Extracted data »
◇ ◇ ◇
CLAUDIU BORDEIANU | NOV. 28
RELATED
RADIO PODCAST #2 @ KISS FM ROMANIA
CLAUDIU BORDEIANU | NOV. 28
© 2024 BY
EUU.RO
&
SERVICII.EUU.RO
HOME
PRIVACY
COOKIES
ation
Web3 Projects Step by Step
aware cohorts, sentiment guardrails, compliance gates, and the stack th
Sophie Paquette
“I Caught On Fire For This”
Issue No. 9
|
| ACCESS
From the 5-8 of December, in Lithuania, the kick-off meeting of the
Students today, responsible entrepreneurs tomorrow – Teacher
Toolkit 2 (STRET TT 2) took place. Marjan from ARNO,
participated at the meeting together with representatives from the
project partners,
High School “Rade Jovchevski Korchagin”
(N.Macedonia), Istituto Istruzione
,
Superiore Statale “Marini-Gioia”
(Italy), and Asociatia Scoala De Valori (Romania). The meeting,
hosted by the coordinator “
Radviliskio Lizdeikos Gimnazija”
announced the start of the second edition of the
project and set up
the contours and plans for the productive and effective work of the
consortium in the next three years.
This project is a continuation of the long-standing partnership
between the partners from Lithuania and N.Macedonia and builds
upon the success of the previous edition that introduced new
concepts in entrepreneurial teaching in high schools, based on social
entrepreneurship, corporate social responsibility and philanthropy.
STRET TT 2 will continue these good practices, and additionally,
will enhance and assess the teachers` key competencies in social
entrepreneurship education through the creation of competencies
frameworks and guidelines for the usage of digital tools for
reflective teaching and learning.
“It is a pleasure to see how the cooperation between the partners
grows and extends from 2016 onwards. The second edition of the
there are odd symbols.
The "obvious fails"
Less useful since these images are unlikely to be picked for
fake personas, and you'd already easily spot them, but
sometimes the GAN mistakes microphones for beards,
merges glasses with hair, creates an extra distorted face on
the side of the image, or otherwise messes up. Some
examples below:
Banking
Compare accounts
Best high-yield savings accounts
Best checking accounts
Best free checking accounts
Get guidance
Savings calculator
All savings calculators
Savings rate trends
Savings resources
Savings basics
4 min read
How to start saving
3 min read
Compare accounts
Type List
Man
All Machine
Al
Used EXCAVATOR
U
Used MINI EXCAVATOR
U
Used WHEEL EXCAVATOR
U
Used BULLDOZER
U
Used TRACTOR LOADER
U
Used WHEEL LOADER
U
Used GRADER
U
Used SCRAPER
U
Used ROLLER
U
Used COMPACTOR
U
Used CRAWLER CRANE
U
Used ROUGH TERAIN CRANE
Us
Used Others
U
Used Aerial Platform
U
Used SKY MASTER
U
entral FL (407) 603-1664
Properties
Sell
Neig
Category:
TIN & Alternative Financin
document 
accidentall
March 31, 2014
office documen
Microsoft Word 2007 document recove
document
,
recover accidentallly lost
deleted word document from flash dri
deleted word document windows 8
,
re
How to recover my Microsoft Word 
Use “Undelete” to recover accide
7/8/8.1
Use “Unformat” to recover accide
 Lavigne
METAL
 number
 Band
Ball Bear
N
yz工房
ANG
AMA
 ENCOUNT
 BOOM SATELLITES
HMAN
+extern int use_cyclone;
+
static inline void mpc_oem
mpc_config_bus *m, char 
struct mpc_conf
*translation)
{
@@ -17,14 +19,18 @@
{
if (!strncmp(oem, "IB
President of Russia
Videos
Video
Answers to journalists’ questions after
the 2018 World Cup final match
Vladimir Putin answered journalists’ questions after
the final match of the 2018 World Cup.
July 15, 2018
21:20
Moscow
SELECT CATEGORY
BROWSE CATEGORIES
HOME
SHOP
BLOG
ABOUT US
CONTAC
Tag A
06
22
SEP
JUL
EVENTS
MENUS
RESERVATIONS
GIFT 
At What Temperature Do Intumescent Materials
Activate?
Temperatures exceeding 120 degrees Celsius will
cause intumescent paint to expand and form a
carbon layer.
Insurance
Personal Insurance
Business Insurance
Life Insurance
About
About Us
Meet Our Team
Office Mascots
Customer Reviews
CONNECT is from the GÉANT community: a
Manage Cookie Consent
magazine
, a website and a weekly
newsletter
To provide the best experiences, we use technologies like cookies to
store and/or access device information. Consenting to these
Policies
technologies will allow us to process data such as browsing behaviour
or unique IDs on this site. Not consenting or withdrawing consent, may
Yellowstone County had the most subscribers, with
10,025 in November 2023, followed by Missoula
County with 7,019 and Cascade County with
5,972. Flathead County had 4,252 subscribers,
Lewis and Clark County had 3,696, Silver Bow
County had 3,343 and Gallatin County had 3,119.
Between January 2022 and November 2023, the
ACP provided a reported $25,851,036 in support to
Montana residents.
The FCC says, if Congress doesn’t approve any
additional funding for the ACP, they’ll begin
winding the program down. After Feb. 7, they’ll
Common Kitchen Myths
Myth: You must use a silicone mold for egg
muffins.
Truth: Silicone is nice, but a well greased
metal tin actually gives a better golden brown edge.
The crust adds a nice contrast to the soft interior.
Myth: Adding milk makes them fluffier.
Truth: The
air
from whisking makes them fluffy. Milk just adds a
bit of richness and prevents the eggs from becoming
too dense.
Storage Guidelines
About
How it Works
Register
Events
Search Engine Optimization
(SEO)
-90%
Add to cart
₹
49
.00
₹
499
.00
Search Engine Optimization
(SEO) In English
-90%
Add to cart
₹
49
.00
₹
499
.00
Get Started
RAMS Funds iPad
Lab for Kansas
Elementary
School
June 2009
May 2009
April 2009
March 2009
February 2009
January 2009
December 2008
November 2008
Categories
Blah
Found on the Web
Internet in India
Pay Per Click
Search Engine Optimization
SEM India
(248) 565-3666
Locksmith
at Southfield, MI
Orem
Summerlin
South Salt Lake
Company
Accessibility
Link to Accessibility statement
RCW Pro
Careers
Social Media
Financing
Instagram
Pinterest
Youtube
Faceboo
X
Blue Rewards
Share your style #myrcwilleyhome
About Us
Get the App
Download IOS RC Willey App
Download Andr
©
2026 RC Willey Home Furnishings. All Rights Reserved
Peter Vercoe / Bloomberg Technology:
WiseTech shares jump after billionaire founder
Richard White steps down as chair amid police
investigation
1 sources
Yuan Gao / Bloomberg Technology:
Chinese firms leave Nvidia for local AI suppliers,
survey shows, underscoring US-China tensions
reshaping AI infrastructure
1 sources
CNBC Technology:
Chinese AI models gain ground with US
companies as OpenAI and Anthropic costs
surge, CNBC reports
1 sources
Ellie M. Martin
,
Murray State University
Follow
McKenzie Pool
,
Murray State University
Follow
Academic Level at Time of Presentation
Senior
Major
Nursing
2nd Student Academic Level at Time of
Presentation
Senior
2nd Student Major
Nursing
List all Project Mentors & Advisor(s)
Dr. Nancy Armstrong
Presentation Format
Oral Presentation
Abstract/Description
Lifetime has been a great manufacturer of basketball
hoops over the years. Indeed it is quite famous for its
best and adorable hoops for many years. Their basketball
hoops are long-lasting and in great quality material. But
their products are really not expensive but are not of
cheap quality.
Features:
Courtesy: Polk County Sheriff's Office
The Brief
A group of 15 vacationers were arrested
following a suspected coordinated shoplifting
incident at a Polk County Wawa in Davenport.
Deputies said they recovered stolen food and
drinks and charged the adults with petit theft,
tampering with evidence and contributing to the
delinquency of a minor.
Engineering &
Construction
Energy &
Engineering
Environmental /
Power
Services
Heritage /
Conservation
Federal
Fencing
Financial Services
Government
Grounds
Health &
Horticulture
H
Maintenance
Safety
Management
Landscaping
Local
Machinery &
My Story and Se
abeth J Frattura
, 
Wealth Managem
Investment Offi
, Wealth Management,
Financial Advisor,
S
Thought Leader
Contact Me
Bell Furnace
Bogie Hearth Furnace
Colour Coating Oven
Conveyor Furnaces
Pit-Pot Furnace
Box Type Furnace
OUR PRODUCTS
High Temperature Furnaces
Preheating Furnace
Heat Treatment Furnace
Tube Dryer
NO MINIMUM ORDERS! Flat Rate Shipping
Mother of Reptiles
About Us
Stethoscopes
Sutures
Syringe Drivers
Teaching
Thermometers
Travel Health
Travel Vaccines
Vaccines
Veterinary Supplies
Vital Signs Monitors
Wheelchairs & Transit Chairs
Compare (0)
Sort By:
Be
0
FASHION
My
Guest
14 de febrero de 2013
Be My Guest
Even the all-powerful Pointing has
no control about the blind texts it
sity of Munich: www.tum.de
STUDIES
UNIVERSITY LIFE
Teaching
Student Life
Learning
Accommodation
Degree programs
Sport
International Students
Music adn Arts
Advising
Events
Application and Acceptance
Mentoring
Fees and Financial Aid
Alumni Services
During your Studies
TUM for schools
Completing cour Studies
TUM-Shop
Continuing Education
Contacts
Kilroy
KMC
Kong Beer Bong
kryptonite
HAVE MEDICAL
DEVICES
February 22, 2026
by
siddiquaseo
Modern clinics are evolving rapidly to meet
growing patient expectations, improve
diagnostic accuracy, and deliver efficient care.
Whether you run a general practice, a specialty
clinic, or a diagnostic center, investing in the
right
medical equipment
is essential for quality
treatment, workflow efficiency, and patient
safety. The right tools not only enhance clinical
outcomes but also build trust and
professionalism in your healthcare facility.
◇ ◇ ◇
What is being asked » Reproduce everything in the entries, from the very first line down to and including the line that contains "grows and extends". Change nothing along the way.

Solution for this problem »
CLAUDIU BORDEIANU | NOV. 28
RELATED
RADIO PODCAST #2 @ KISS FM ROMANIA
CLAUDIU BORDEIANU | NOV. 28
© 2024 BY
EUU.RO
&
SERVICII.EUU.RO
HOME
PRIVACY
COOKIES
ation
Web3 Projects Step by Step
aware cohorts, sentiment guardrails, compliance gates, and the stack th
Sophie Paquette
“I Caught On Fire For This”
Issue No. 9
|
| ACCESS
From the 5-8 of December, in Lithuania, the kick-off meeting of the
Students today, responsible entrepreneurs tomorrow – Teacher
Toolkit 2 (STRET TT 2) took place. Marjan from ARNO,
participated at the meeting together with representatives from the
project partners,
High School “Rade Jovchevski Korchagin”
(N.Macedonia), Istituto Istruzione
,
Superiore Statale “Marini-Gioia”
(Italy), and Asociatia Scoala De Valori (Romania). The meeting,
hosted by the coordinator “
Radviliskio Lizdeikos Gimnazija”
announced the start of the second edition of the
project and set up
the contours and plans for the productive and effective work of the
consortium in the next three years.
This project is a continuation of the long-standing partnership
between the partners from Lithuania and N.Macedonia and builds
upon the success of the previous edition that introduced new
concepts in entrepreneurial teaching in high schools, based on social
entrepreneurship, corporate social responsibility and philanthropy.
STRET TT 2 will continue these good practices, and additionally,
will enhance and assess the teachers` key competencies in social
entrepreneurship education through the creation of competencies
frameworks and guidelines for the usage of digital tools for
reflective teaching and learning.
“It is a pleasure to see how the cooperation between the partners
grows and extends from 2016 onwards. The second edition of the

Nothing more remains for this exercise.